Online translators are hopeless! You can't use bli to express that you're in a place. Remember that the main meaning is to become. You can use it to mean remain if you add the adverbial kvar (=still here/there): bli *kvar*, (and in some dialects, the adverbial is omitted in speech, but that's more than you need to know right now). So, back to Denmark:
Pelle åker hem imorgon, men jag *blir kvar* i Danmark. Pelle is going home tomorrow, but I'll remain in Denmark.
Pelle har åkt hem, men jag *är kvar* i Danmark. Pelle has gone home, and I'm still in Denmark. [speaking from Denmark, while you're still there]
Pelle åkte hem, men jag *blev kvar* i Danmark en vecka till. Pelle went home, but I remained in Denmark for another week.
Jag ska åka till Danmark imorgon. I'm going to Denmark tomorrow [it's my intention to go to Denmark tomorrow]
Jag kommer att vara i Danmark imorgon. I'll be in Denmark tomorrow [inevitably, I'll be spending tomorrow in Denmark]
Jag är i Danmark imorgon. I'll be in Denmark tomorrow. [mainly spoken, personal prediction]

I hope this makes sense. Perhaps the other Swedish foreros can come up with better explanations.

/Wilma


----------



## schluckauf

hello, 

thanks for the explanations. But I have one question:
why do you say: jag kommer att sakna dig and not Jag ska sakna dig?

Missing someone is sth. you cannot predict, like the train is late or the rain. Like in the example:
Jag kommer att resa till Spanien" communicates that the whole issue is somehow outside of the speaker's control, may be a business trip which leaves little choice or may be the spouse decides... ;-).
However, missing somenone is sth that is NOT out of my control! 
Am I right? Maybe it is just an exception? thanks for your help!


----------



## Södertjej

schluckauf said:


> hello,
> 
> thanks for the explanations. But I have one question:
> why do you say: jag kommer att sakna dig and not Jag ska sakna dig?
> 
> Missing someone is sth. you cannot predict, like the train is late or the rain.


Well, predictable can be kind of understood as unavoidable. It's a fact, not something I'll choose to do, it will just happen, which stresses the intensity of the longing for that person. It's the idea of unavoidable as in "Vi alla kommer att dö" (någon gång).


schluckauf said:


> Jag kommer att resa till Spanien" communicates that the whole issue is somehow outside of the speaker's control, may be a business trip which leaves little choice or may be the spouse decides...


Well, given the right context it may be something you have to do against your will, but it doesn't necessarily mean it always implies that. It could imply something like "all the arrangements are already made". A bit like when you use the present tense in Spanish to express future actions. "Me voy de vacaciones/viaje el lunes". It could imply it's out of your control (your boss is sending you to a meeting somewhere else "me voy de viaje el lunes" (por narices), nothing you can do about it. Or it could be just the opposite, you have decided you're leaving, made the arrangements and no one is going to stop you (it's out of "their" control): "me voy el lunes de vacaciones" (por mis santas narices).


----------



## solregn

schluckauf said:


> hello,
> 
> thanks for the explanations. But I have one question:
> why do you say: jag kommer att sakna dig and not Jag ska sakna dig?
> 
> Missing someone is sth. you cannot predict, like the train is late or the rain.
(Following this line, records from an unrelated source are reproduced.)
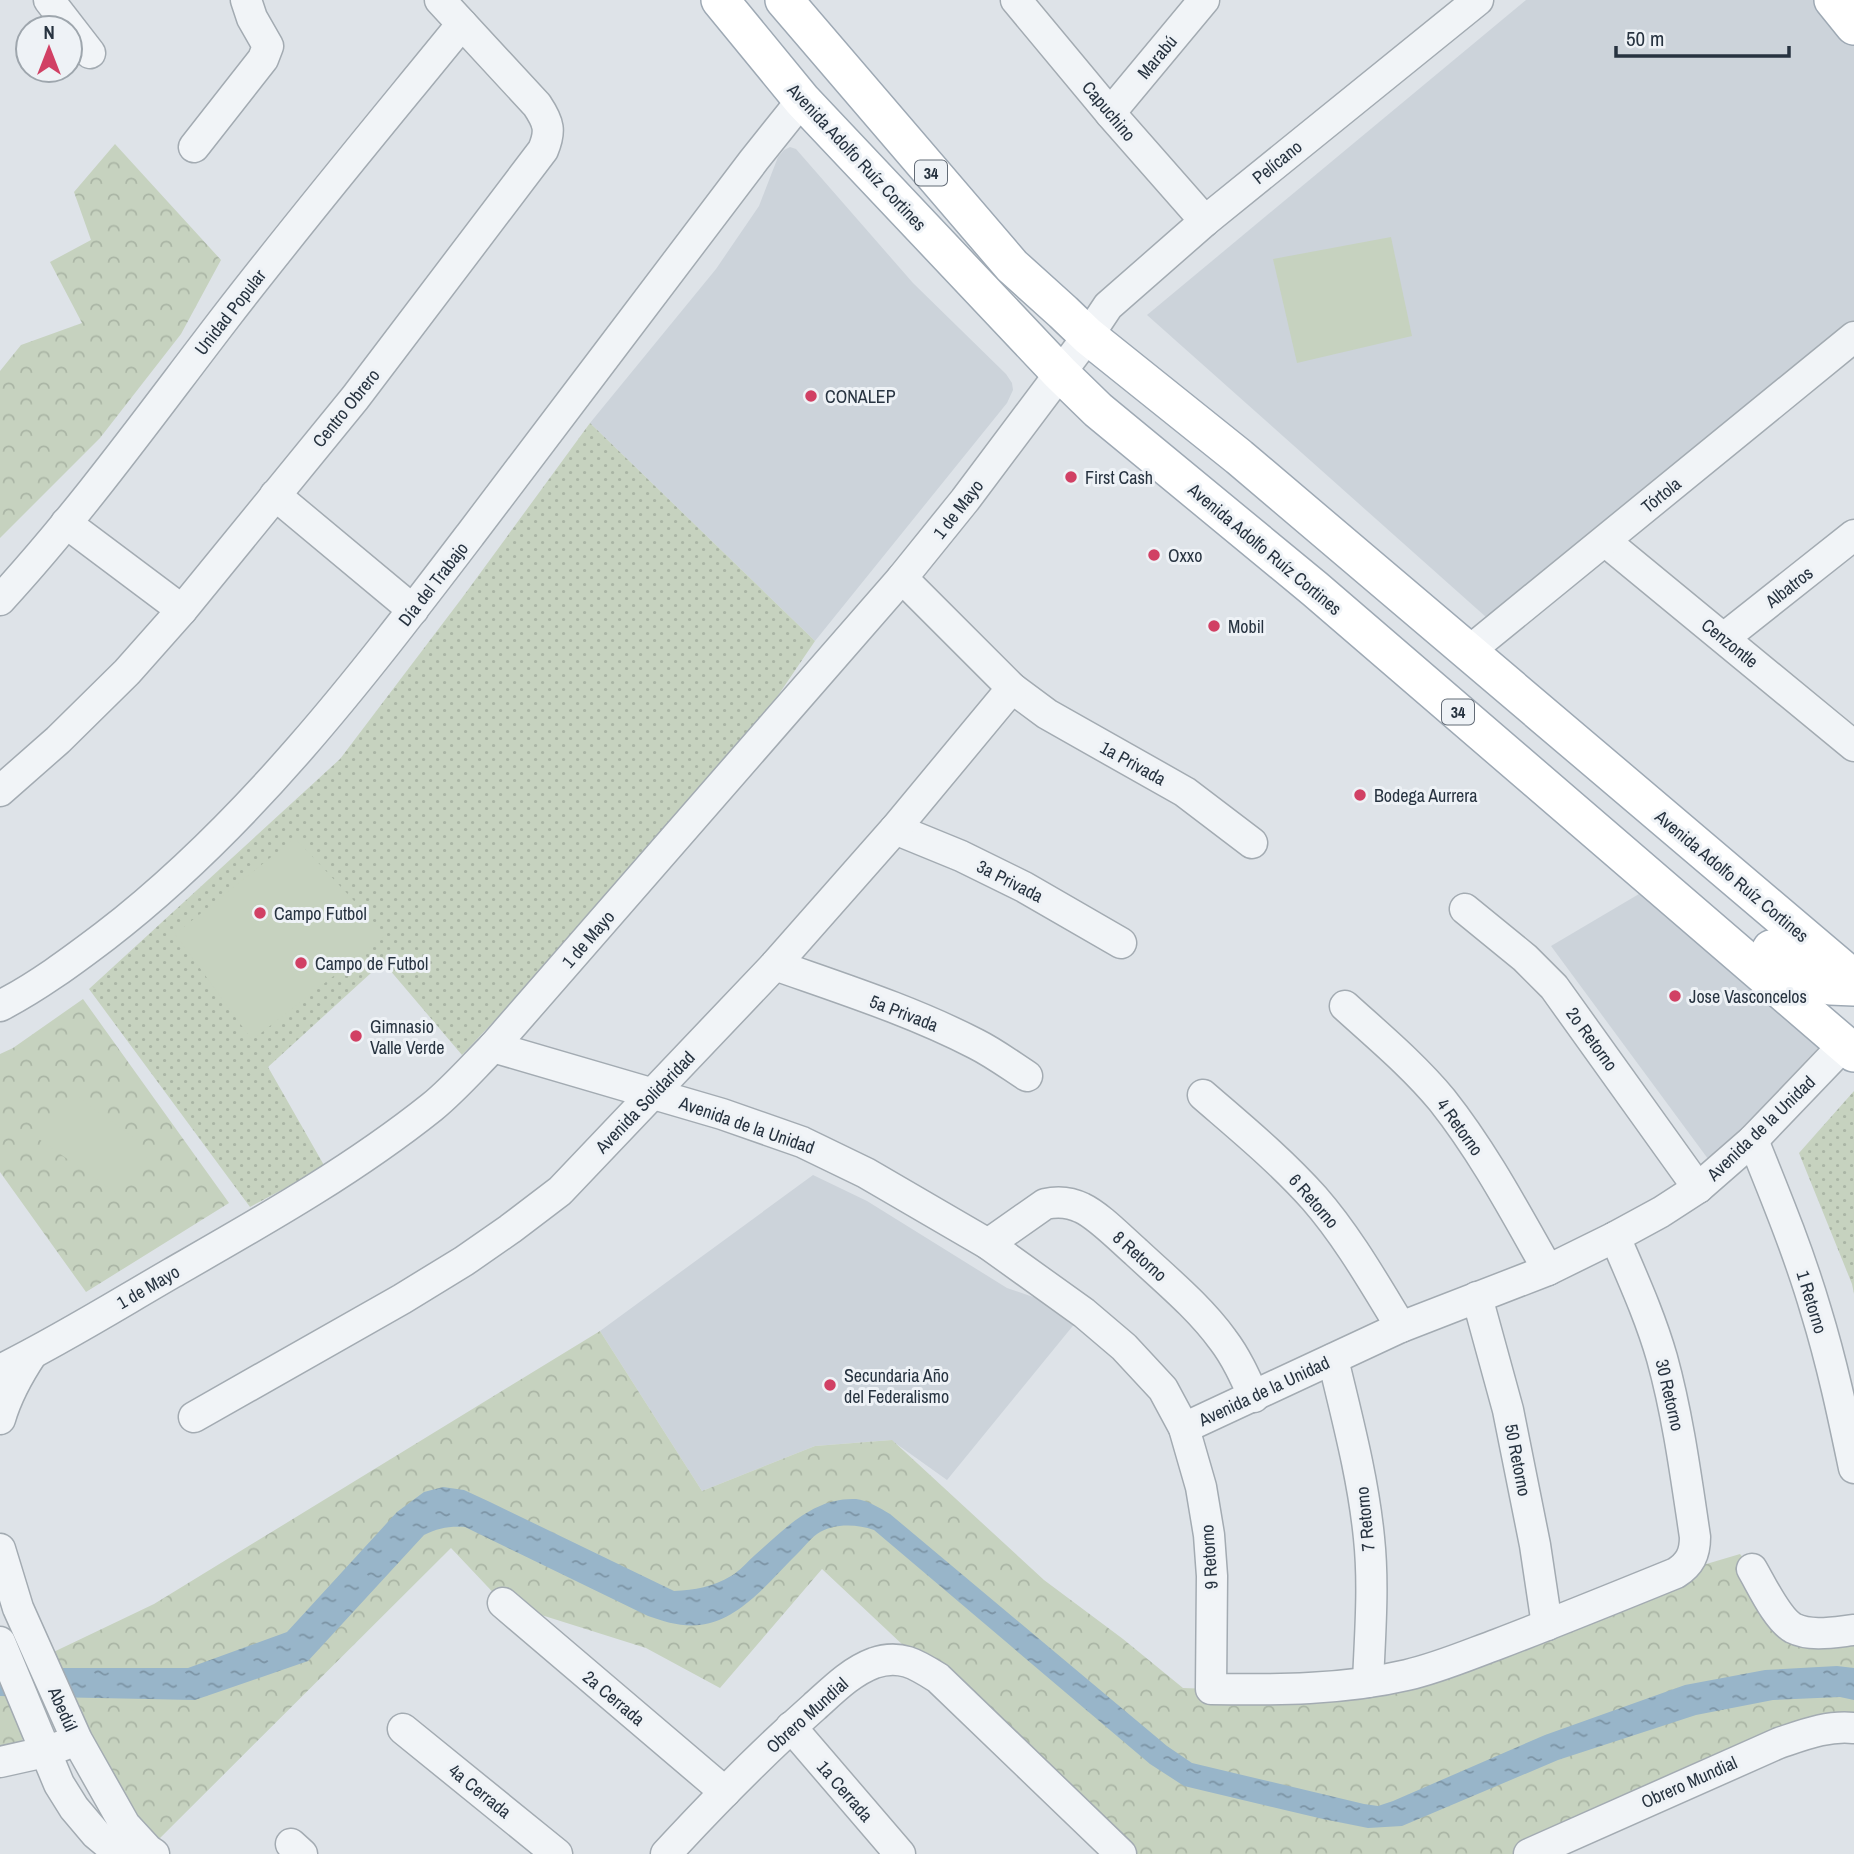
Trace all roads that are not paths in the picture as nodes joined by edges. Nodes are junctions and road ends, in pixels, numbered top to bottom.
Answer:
1 (49, 0) edge
2 (246, 0) edge
3 (440, 0) edge
4 (720, 0) edge
5 (785, 0) edge
6 (1016, 0) edge
7 (1204, 0) edge
8 (1478, 0) edge
9 (1833, 0) edge
10 (463, 24) junction
11 (1854, 26) edge
12 (90, 53) dead end
13 (802, 100) junction
14 (1110, 113) junction
15 (194, 147) dead end
16 (965, 212) junction
17 (1205, 221) junction
18 (1088, 336) junction
19 (1854, 337) edge
20 (1060, 373) junction
21 (275, 495) junction
22 (66, 523) junction
23 (1854, 535) edge
24 (1605, 541) junction
25 (902, 578) junction
26 (0, 600) edge
27 (182, 610) junction
28 (413, 610) junction
29 (1724, 638) junction
30 (1468, 652) junction
31 (1012, 688) junction
32 (1852, 740) edge
33 (0, 791) edge
34 (895, 829) junction
35 (1252, 843) dead end
36 (1674, 897) junction
37 (1465, 909) dead end
38 (1121, 943) dead end
39 (775, 965) junction
40 (1854, 979) edge
41 (1854, 987) edge
42 (0, 1006) edge
43 (1345, 1006) dead end
44 (1851, 1045) edge
45 (494, 1047) junction
46 (1027, 1076) dead end
47 (654, 1094) junction
48 (1203, 1095) dead end
49 (1753, 1140) junction
50 (1698, 1188) junction
51 (1615, 1237) junction
52 (988, 1244) junction
53 (1548, 1270) junction
54 (1477, 1297) junction
55 (1401, 1327) junction
56 (32, 1354) junction
57 (1333, 1359) junction
58 (0, 1370) edge
59 (1254, 1396) junction
60 (194, 1417) dead end
61 (0, 1419) edge
62 (1184, 1428) junction
63 (1854, 1468) edge
64 (0, 1549) edge
65 (1752, 1569) dead end
66 (503, 1604) dead end
67 (1547, 1625) junction
68 (1854, 1630) edge
69 (0, 1642) edge
70 (1368, 1682) junction
71 (791, 1727) junction
72 (1854, 1728) edge
73 (402, 1729) dead end
74 (77, 1740) junction
75 (45, 1752) junction
76 (0, 1762) edge
77 (725, 1792) junction
78 (680, 1849) edge
79 (120, 1854) edge
80 (154, 1854) edge
81 (557, 1854) edge
82 (900, 1854) edge
83 (1121, 1854) edge
84 (1529, 1854) edge

1 - 12 street
2 - 15 street
3 - 10 street, Centro Obrero
4 - 13 main road, Avenida Adolfo Ruíz Cortines / 34
5 - 16 main road, Avenida Adolfo Ruíz Cortines / 34
6 - 14 street, Capuchino
7 - 14 street, Marabú
8 - 17 street, Pelícano
9 - 11 main road
10 - 21 street, Centro Obrero
10 - 22 street, Unidad Popular
13 - 16 main road
13 - 20 main road, Avenida Adolfo Ruíz Cortines / 34
13 - 28 street, Día del Trabajo
14 - 17 street, Capuchino
16 - 18 main road, Avenida Adolfo Ruíz Cortines / 34
17 - 18 street, Pelícano
18 - 20 street, 1 de Mayo
18 - 30 main road, Avenida Adolfo Ruíz Cortines / 34
19 - 24 street, Tórtola
20 - 25 street, 1 de Mayo
20 - 36 main road, Avenida Adolfo Ruíz Cortines / 34
21 - 27 street, Centro Obrero
21 - 28 street
22 - 26 street, Unidad Popular
22 - 27 street
23 - 29 street, Albatros
24 - 29 street, Cenzontle
24 - 30 street, Tórtola
25 - 31 street, 1a Privada
25 - 45 street, 1 de Mayo
27 - 33 street, Centro Obrero
28 - 42 street, Día del Trabajo
29 - 32 street, Cenzontle
30 - 40 main road, Avenida Adolfo Ruíz Cortines / 34
31 - 34 street, Avenida Solidaridad
31 - 35 street, 1a Privada
34 - 38 street, 3a Privada
34 - 39 street, Avenida Solidaridad
36 - 41 main road
36 - 44 main road, Avenida Adolfo Ruíz Cortines / 34
37 - 50 street, 2o Retorno
39 - 46 street, 5a Privada
39 - 47 street, Avenida Solidaridad
43 - 53 street, 4 Retorno
44 - 49 street, Avenida de la Unidad
45 - 47 street, Avenida de la Unidad
45 - 56 street, 1 de Mayo
47 - 52 street, Avenida de la Unidad
47 - 60 street, Avenida Solidaridad
48 - 55 street, 6 Retorno
49 - 50 street, Avenida de la Unidad
49 - 63 street, 1 Retorno
50 - 51 street, Avenida de la Unidad
51 - 53 street, Avenida de la Unidad
51 - 67 street, 30 Retorno
52 - 59 street, 8 Retorno
52 - 62 street, Avenida de la Unidad
53 - 54 street, Avenida de la Unidad
54 - 55 street, Avenida de la Unidad
54 - 67 street, 50 Retorno
55 - 57 street, Avenida de la Unidad
56 - 58 street, 1 de Mayo
56 - 61 street
57 - 59 street, Avenida de la Unidad
57 - 70 street, 7 Retorno
59 - 62 street, Avenida de la Unidad
62 - 70 street, 9 Retorno
64 - 74 street, Abedúl
65 - 68 street
66 - 77 street, 2a Cerrada
67 - 70 street
69 - 75 street, Abedúl
71 - 77 street, Obrero Mundial
71 - 82 street, 1a Cerrada
71 - 83 street, Obrero Mundial
72 - 84 street, Obrero Mundial
73 - 81 street, 4a Cerrada
74 - 75 street
74 - 80 street, Abedúl
75 - 76 street
75 - 79 street, Abedúl
77 - 78 street, Obrero Mundial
I don't agree, I think you can predict missing somebody. Jag kommer att sakna dig = I will miss you / I am going to miss you (*I know* I am going to miss you)

"Jag ska sakna dig" would be something like, "I have the intention to miss you" something you have *decided* that you will do.

In my opinion that's not how the principle of missing people works  You know it's going to happen because you care about the person, and there is nothing you can do about it...


----------



## Södertjej

Good point, Solregn. You can be certain you will miss that person (you know now what will happen in the future= when that person is away, you'll miss it), but you can't make up your mind to miss someone.


----------



## Candissrainbow

Hello, I know this post is quite old, but I'll see if anyone replies!

I was just wondering about 'kommer att' - is it possible to say it without the 'att', (like we sometimes say 'he helped me study vs. he helped me TO study), maybe if people are being lazy, or for poetic licence, or something?

It's just that I had asked someone to find out how to say a phrase and they wrote it (in what I think should be future tense) without 'att' - was it correct or a mistake? The sentence was:

"Och glöm inte alla löften ni kommer ge varandra".

Is this a mistake, or is there a grammatical explanation to this construction?

Many thanks for your help!


----------



## AutumnOwl

Candissrainbow said:


> "Och glöm inte alla löften ni kommer ge varandra".
> 
> Is this a mistake, or is there a grammatical explanation to this construction?


It's not that unusual to omit the word _att_, especially in spoken language, a simple Google search for _"kommer ge" _gives more than 500 000 hits (while _"kommer att ge"_ gives 160 000 000 hits). I can't give a grammatical explanation, but I would only omit the _att _in _kommer att_  when speaking, not when writing.


----------



## Candissrainbow

Awesome! Thank you!

Because it was for a poem I was trying to write in different languages for a hen party's scrapbook, so it needed to be formal/grammatically correct in the written form!

Tack så mycket! :0)


----------